1. Mathematics is not a language
Mathematics obviously includes a language, but mathematics is not just a language.
If you think about it, the “notation” section of mathematics textbook is kind of like a dictionary. But the bulk of a mathematics textbook makes (and proves) assertions. In this sense, a mathematics textbook is like a botany textbook or a physics textbook – it has content. It discusses mathematical objects, and makes statements about them.
2. Mathematics is not a cultural artefact that we invent
This should also be obvious. First, if mathematics was simply cultural, it would not be so enormously useful in science. Indeed, as Eugene Wigner famously pointed out, parts of mathematics are often useful in areas quite different from the area where they first arose. In particular, the number π = 3.14159… is useful all over the place.
Second, mathematicians are acutely aware that we can’t just “make things up.” In the words of Jacques Hadamard: “We speak of invention: it would be more correct to speak of discovery… Although the truth is not yet known to us, it pre-exists and inescapably imposes on us the path we must follow under penalty of going astray.”
Third, if mathematics was simply cultural, incompatible versions of mathematics would arise in different cultures, and this is not the case. For example, the picture below shows a sum in modern Western numerals, and the same sum in Devanagari numerals (from India), Chinese numerals, Mayan numerals (in base 20), and Babylonian numerals (in the base 60 that still survives in our hours, minutes, and seconds). The same truth (39 + 47 = 86) is expressed in all five systems, even though the notation for expressing that truth may differ.
3. Mathematics is not a set of empirical truths
This one is less obvious. Pure mathematicians tend to believe, with G. H. Hardy, “that mathematical reality lies outside us, that our function is to discover or observe it, and that the theorems which we prove, and which we describe grandiloquently as our ‘creations’, are simply our notes of our observations.” Many physicists believe that mathematical truths are discovered from the physical universe, but pure mathematicians tend to believe that mathematical truths lie beyond the physical universe. As Saint Augustine put it, “The man who knows them [mathematical lines] does so without any cogitation of physical objects whatever, but intuits them within himself. I have perceived with all the senses of my body the numbers we use in counting; but the numbers by which we count are far different from these. They are not the images of these; they simply are. Let the man who does not see these things mock me for saying them; and I will pity him while he laughs at me.”
One reason why Hardy and Augustine have to be right is that we can imagine a different universe, with different physical laws. But no matter how different the universe, 39 + 47 = 86 would still be true. It is, somehow, true at a deeper level than the laws of physics.

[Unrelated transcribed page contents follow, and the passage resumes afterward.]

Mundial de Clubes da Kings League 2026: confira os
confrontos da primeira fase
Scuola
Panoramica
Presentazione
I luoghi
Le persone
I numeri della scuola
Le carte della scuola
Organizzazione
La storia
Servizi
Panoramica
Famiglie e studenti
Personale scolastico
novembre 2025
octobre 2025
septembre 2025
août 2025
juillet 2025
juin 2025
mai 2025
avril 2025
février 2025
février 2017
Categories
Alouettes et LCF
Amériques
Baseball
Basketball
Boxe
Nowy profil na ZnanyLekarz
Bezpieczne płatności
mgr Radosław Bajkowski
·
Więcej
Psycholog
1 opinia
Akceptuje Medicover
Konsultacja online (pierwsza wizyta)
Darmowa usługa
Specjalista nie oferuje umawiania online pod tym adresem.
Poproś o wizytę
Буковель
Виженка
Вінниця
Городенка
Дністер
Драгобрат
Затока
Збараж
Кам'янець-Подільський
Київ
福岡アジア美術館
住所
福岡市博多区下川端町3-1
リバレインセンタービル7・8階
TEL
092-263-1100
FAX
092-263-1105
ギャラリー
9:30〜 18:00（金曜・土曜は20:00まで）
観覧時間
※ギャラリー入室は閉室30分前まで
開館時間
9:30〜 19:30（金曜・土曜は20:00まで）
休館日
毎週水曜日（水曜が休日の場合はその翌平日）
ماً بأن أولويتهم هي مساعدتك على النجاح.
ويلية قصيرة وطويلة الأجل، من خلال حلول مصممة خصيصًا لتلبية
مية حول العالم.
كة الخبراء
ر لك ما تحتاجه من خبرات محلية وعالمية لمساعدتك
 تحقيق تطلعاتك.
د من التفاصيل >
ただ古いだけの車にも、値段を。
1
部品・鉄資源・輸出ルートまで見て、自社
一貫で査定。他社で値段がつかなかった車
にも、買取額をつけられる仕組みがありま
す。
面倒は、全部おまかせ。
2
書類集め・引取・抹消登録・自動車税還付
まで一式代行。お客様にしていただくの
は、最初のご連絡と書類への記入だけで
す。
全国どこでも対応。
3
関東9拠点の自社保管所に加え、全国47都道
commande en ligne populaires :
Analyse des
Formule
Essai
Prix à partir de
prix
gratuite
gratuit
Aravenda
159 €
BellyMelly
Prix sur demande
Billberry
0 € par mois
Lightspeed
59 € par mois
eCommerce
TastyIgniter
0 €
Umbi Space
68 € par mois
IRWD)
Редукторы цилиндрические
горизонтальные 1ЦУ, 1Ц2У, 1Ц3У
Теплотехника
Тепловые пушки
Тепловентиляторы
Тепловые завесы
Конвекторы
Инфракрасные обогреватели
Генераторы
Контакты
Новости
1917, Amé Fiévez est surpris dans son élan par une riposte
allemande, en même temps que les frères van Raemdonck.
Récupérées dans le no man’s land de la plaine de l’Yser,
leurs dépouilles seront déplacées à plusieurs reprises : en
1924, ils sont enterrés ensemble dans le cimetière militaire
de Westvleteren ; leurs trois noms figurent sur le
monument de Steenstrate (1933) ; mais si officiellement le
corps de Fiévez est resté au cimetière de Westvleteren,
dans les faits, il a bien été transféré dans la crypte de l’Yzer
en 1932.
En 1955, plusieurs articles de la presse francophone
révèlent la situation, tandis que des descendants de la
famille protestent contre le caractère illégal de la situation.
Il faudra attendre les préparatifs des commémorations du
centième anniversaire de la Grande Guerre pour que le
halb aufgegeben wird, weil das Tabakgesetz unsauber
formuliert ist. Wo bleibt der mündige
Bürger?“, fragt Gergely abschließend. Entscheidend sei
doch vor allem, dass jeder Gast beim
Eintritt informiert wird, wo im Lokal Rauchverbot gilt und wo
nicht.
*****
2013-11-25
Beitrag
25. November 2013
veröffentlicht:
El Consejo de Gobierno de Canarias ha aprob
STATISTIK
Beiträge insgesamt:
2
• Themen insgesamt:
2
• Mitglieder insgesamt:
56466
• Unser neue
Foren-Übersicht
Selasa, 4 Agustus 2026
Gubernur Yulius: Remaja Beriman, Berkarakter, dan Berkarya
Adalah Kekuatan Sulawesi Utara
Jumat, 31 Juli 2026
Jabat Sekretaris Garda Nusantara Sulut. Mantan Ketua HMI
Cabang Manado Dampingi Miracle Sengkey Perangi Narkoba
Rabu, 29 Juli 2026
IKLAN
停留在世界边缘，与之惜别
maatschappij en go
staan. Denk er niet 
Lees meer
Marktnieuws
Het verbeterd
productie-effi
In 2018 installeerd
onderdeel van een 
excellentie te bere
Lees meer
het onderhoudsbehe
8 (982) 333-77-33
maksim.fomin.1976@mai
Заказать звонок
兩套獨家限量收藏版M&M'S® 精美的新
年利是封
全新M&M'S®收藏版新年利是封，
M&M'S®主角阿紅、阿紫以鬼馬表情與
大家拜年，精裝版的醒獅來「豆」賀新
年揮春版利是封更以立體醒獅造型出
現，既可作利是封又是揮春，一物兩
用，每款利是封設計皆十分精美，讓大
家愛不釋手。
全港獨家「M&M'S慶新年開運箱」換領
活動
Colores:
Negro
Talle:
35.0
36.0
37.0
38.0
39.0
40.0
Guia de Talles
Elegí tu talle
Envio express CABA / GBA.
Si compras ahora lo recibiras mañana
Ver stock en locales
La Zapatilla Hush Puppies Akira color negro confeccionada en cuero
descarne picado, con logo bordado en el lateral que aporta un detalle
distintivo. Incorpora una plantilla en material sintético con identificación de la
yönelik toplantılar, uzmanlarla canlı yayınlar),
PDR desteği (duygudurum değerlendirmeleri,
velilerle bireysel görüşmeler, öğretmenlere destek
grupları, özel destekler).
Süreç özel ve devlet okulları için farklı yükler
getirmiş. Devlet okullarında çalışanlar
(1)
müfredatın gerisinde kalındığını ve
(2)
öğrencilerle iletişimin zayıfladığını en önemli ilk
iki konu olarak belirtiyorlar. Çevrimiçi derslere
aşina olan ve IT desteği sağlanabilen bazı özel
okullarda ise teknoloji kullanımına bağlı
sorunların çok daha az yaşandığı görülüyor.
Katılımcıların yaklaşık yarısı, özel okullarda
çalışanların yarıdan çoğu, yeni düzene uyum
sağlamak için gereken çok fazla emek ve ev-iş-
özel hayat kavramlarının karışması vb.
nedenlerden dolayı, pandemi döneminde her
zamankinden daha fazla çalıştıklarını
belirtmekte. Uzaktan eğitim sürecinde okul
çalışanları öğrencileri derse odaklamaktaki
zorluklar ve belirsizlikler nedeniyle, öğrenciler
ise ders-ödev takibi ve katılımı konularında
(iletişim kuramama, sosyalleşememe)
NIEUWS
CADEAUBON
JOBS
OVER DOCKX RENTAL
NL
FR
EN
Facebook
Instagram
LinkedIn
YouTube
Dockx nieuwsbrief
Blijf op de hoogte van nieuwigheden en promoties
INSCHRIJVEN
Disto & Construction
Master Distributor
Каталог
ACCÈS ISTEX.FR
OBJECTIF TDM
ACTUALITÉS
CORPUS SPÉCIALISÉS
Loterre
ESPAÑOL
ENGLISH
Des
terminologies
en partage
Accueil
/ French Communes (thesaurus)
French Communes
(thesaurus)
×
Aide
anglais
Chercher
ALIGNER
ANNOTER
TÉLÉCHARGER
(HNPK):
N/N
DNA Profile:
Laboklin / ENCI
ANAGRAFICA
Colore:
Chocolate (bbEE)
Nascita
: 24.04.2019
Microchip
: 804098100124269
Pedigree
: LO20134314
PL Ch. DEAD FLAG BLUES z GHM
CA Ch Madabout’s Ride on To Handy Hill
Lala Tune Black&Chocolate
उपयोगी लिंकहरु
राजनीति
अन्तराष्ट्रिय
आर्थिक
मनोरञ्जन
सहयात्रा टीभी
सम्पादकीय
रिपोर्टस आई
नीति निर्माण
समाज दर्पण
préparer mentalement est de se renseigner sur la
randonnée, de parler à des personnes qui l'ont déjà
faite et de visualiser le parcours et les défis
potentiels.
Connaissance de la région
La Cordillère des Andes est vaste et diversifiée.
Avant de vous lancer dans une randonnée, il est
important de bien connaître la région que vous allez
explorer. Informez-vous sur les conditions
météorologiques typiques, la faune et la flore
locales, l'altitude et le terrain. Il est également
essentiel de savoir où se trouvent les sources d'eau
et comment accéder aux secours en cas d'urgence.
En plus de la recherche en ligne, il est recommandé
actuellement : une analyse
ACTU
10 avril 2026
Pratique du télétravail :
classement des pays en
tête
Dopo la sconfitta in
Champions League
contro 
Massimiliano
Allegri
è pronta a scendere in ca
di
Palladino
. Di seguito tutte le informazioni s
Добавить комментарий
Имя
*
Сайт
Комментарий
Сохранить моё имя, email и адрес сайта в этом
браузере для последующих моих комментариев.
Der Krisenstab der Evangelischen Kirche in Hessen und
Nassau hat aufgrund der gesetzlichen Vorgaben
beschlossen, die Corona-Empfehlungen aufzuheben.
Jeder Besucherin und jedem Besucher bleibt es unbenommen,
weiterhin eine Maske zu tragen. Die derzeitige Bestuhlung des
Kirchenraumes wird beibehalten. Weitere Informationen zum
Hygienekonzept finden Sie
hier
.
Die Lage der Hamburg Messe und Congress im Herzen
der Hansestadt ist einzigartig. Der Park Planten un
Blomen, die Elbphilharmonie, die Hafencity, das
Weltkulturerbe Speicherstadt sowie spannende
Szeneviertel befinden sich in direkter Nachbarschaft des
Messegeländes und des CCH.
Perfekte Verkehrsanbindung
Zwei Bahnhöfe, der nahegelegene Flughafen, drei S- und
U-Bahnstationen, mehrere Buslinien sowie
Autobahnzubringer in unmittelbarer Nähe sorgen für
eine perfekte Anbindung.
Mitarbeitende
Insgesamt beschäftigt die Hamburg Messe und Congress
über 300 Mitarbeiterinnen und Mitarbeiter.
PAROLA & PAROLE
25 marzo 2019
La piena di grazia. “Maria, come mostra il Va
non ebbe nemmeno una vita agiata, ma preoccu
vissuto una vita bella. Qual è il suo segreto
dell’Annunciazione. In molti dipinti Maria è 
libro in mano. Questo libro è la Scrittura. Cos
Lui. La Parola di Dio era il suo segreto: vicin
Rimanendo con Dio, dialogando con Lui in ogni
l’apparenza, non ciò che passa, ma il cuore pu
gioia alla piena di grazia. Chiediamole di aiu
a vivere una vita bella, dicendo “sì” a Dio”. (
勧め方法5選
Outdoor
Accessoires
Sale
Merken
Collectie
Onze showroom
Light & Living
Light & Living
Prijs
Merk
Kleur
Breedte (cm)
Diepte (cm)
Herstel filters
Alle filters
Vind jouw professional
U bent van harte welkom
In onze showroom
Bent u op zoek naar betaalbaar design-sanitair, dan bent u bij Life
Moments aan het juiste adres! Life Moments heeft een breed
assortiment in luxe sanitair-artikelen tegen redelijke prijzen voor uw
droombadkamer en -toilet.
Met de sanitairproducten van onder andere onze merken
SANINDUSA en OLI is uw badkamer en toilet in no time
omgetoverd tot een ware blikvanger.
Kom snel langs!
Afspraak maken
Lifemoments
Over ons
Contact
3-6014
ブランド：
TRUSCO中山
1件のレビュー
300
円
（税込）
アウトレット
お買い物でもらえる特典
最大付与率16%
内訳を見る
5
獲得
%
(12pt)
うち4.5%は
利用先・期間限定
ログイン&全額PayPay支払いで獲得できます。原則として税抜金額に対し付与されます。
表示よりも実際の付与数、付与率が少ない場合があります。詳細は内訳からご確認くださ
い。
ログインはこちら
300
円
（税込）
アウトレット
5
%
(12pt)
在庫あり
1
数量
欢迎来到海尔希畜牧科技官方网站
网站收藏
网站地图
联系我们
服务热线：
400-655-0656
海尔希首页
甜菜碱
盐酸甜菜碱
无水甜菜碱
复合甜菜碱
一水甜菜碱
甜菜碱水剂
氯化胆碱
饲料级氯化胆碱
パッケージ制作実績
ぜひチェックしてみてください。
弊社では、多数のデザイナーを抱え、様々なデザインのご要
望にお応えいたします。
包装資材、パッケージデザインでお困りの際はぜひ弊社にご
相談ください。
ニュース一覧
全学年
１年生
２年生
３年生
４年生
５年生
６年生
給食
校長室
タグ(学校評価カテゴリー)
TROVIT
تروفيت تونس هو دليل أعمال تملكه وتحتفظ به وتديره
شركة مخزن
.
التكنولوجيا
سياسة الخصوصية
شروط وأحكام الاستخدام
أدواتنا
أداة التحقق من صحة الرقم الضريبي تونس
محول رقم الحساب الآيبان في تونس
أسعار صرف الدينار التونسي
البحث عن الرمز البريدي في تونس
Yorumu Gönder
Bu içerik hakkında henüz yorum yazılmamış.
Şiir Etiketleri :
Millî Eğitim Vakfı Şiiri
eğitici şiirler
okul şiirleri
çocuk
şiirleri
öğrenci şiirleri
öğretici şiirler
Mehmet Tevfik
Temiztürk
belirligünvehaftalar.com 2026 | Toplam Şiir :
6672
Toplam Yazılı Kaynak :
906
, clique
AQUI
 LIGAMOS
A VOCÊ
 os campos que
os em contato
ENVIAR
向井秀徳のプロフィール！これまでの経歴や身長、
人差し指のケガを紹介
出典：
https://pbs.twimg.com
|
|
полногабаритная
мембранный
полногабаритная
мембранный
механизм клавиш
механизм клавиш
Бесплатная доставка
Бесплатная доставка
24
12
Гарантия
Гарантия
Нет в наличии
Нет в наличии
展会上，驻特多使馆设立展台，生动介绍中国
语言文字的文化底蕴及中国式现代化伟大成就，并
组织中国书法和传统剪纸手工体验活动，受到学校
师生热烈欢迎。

Another reason is that the empiricist point of view isn’t true to the history of mathematics. Galileo used parabolas to describe the motion of falling objects, but the ancient Greeks had originally described parabolas in a quite different context, that of conic sections. Similarly, imaginary numbers were originally discussed without the slightest idea that centuries later they would become a fundamental part of quantum theory.
A third reason is that a great deal of mathematics has no connection to the physical universe at all. Mathematicians study the properties of numbers far larger than the number of particles in the universe, and the properties of algebraic structures with no (known) relationship to the physical universe. Usefulness of the mathematical truths they discover is the furthest thing from their minds. As Joel Spencer, put it, “Mathematics is there. It’s beautiful. It’s this jewel we uncover.”